Meski pajak sembako tersebut baru  sebatas draft RUU yang bocor dan takkan diterapkan dalam situasi ekonomi seperti ini, tapi ini bener-bener ide “briliyan” sekaligus kurang kerjaan! Gagasan terlalu dini ini sama bikin kecewanya, seperti pengidap ejakulasi dini. Kenapa belum waktunya sudah dikeluarkan? Maksudnya dibocorkan, sehingga rakyat pun terkaget-kaget. Tapi ya begitulah di era digital ini, dinding-dinding pun bisa jadi mata-mata, setiap saat akan menelanjangi siapa saja yang merahasiakan sesuatu.

Pajak dinaikkan dan sumber-sumber baru digali, karena pemerintah ingin menambah omzet pendapatan negara. Kalau bisa, apapun dipajaki. Padahal kebanyakan orang, sikapnya seperti Wong Samin di jaman Belanda, paling males bayar pajak. Yang PBB hanya setahun sekali saja banyak yang nunggak, apa lagi pajak harian gara-gara kita belanja beras, telur, gula dan susu. “Bangeten, wong cilik kok ta dipejeti,” kata orang Yogya dan Solo.

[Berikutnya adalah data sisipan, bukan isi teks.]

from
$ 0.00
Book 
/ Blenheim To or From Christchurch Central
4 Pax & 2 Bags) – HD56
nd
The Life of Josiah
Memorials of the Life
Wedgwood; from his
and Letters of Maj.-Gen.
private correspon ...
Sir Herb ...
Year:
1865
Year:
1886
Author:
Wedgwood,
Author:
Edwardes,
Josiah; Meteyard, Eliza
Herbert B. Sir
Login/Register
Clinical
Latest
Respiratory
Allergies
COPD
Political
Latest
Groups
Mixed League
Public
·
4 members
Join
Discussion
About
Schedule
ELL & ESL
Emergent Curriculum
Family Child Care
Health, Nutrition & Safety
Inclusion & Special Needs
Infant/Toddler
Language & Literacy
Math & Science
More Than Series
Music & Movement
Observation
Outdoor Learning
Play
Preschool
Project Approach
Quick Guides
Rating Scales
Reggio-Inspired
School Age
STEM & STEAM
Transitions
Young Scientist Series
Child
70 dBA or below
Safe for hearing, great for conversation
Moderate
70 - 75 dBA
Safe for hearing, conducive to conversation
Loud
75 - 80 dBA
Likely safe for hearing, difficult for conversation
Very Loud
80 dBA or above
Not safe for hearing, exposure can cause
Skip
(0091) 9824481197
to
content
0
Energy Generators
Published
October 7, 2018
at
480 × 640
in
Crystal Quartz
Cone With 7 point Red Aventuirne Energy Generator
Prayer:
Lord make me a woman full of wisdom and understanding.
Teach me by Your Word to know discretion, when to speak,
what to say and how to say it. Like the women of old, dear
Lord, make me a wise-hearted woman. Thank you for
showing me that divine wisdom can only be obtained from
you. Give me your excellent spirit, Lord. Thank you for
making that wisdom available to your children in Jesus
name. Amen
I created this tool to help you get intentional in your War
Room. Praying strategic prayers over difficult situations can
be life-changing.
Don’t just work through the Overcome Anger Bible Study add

Ironisnya, setelah pajak terkumpul dan masuk sebagai komponen APBN, ujug-ujungnya banyak yang bocor juga karena dikorup oknum-oknum pejabat. Ketika dana APBN itu sudah dimanfaatkan dalam bentuk proyek, politisi di DPR  ada yang berani “menggiring” proyek demi kelompoknya. Tiba di Pemda-Pemda dalam bentuk DAU (Dana Alokasi Umum), banyak yang diendapkan di bank, hanya diambil bunganya saja setiap bulan. Presiden Jokowi pernah kesal karena dana APBN yang mengendap di Pemda-Pemda sampai Rp 182 triliun.